- **Data shown**:

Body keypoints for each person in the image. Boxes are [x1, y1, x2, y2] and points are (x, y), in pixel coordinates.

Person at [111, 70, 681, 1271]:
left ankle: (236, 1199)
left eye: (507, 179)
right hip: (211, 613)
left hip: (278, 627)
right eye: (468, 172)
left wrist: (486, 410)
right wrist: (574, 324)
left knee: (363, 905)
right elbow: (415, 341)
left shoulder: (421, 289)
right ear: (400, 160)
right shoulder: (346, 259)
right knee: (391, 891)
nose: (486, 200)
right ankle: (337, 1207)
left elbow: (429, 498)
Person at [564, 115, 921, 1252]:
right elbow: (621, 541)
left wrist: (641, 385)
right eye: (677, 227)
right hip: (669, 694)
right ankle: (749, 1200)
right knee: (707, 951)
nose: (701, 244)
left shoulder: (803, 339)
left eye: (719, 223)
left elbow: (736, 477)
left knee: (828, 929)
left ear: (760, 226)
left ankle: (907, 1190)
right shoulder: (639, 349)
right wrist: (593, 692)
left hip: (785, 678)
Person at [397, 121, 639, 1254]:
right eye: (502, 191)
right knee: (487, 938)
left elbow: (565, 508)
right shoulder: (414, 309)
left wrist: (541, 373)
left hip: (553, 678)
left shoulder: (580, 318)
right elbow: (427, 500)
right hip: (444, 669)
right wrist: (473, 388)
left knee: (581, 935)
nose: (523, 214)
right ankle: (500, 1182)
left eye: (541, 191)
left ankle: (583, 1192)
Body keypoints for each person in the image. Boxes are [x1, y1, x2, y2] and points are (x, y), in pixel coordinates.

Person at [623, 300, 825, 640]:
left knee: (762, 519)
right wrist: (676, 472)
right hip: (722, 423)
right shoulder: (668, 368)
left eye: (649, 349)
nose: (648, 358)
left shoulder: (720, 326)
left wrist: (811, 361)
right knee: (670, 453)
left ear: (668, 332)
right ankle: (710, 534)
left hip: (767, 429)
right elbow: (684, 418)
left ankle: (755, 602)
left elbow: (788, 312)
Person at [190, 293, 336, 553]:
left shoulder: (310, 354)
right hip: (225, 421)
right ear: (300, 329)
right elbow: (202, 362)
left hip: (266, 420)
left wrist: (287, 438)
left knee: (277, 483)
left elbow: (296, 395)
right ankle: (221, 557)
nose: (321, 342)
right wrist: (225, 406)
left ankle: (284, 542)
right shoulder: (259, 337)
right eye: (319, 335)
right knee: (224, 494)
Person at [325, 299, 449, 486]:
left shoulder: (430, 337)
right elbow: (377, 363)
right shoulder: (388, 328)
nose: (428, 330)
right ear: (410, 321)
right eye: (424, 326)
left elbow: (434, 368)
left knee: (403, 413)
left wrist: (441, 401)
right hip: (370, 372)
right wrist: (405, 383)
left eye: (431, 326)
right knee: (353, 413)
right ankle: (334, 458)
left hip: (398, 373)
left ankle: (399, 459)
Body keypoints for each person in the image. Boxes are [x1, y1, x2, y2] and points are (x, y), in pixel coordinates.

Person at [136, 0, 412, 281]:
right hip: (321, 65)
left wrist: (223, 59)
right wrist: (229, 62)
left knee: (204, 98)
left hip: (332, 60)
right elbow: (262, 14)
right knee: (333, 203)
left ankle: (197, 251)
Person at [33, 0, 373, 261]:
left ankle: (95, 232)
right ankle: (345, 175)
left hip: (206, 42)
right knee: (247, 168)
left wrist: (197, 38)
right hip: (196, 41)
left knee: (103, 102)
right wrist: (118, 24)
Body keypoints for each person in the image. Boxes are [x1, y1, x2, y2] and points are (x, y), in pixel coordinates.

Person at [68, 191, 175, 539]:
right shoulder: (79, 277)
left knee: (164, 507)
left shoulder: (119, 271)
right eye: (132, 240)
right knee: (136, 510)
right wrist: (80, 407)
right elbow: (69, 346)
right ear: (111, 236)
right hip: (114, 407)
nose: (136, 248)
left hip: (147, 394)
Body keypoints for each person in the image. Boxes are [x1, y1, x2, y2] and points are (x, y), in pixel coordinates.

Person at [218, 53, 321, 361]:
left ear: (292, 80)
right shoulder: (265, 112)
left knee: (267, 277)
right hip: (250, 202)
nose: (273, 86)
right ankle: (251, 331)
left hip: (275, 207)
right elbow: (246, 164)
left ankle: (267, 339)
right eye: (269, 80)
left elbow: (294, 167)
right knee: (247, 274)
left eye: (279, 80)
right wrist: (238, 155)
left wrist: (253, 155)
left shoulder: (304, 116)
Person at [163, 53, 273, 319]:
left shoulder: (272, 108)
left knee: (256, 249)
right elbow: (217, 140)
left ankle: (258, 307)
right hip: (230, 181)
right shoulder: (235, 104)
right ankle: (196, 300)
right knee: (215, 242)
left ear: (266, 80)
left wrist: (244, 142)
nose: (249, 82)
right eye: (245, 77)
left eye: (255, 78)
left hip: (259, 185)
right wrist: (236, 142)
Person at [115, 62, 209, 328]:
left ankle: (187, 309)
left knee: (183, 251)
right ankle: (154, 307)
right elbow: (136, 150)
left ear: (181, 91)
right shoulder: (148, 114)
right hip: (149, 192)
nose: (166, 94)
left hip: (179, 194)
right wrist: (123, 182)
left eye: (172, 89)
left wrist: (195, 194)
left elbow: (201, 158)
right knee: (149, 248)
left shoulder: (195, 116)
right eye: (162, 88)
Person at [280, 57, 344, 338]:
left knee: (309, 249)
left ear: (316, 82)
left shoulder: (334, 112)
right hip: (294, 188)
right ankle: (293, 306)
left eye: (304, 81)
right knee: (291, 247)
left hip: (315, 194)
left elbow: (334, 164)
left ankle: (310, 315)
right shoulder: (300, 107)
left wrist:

- **Exercise directions**: Set down, exactly as they appear above, all lines from the one that has "right ear: (400, 160)" down to the one that has "right eye: (677, 227)", including those two and no others.

- **Task answer**:
right ear: (400, 160)
right shoulder: (346, 259)
right knee: (391, 891)
nose: (486, 200)
right ankle: (337, 1207)
left elbow: (429, 498)
Person at [564, 115, 921, 1252]:
right elbow: (621, 541)
left wrist: (641, 385)
right eye: (677, 227)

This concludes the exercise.